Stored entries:
>>

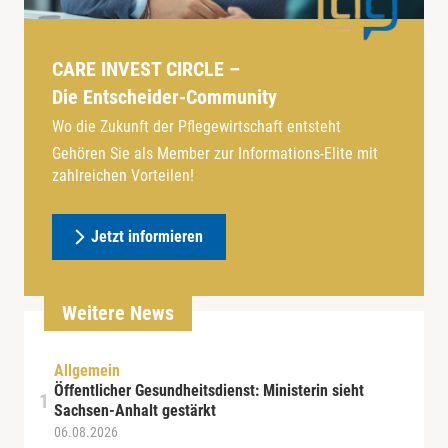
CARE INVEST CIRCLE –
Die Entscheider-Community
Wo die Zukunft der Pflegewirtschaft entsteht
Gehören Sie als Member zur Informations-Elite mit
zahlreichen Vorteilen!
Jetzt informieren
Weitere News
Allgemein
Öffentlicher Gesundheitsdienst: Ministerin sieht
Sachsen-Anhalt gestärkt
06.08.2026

<<
>>

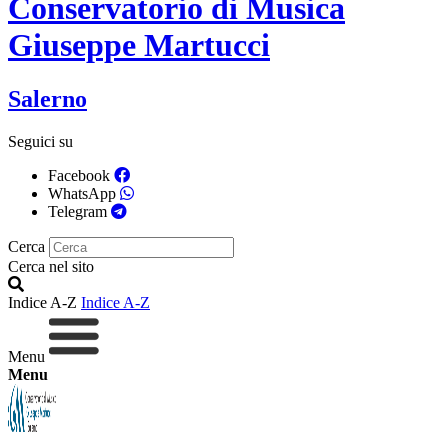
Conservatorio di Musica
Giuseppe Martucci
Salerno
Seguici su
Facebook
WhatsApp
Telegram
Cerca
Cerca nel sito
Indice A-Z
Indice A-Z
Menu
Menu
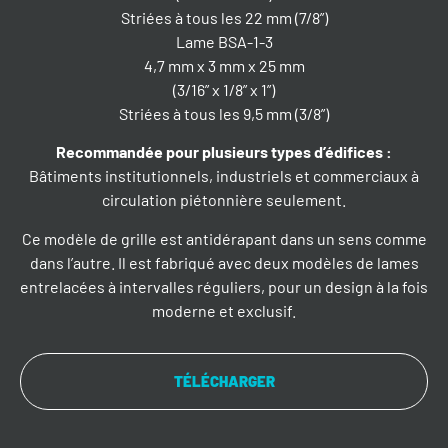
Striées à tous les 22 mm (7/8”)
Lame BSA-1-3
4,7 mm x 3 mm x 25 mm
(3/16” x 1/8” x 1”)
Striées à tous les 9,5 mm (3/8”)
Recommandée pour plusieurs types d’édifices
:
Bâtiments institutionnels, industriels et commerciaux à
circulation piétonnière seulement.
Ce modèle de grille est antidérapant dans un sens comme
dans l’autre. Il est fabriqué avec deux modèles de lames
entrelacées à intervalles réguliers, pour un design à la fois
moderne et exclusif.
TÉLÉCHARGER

<<
>>

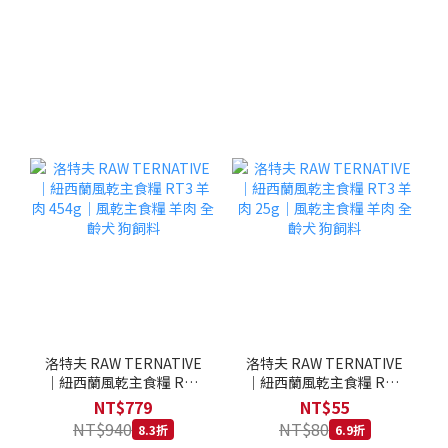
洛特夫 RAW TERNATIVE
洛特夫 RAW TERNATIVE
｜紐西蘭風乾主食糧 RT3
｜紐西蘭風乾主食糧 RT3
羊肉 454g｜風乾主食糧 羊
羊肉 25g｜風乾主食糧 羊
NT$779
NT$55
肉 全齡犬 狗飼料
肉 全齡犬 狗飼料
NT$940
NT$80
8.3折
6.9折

<<

→ Task directions: Above are the entries; copy out every line among them that contains the word "tous".

→ Result of this task:
Striées à tous les 22 mm (7/8”)
Striées à tous les 9,5 mm (3/8”)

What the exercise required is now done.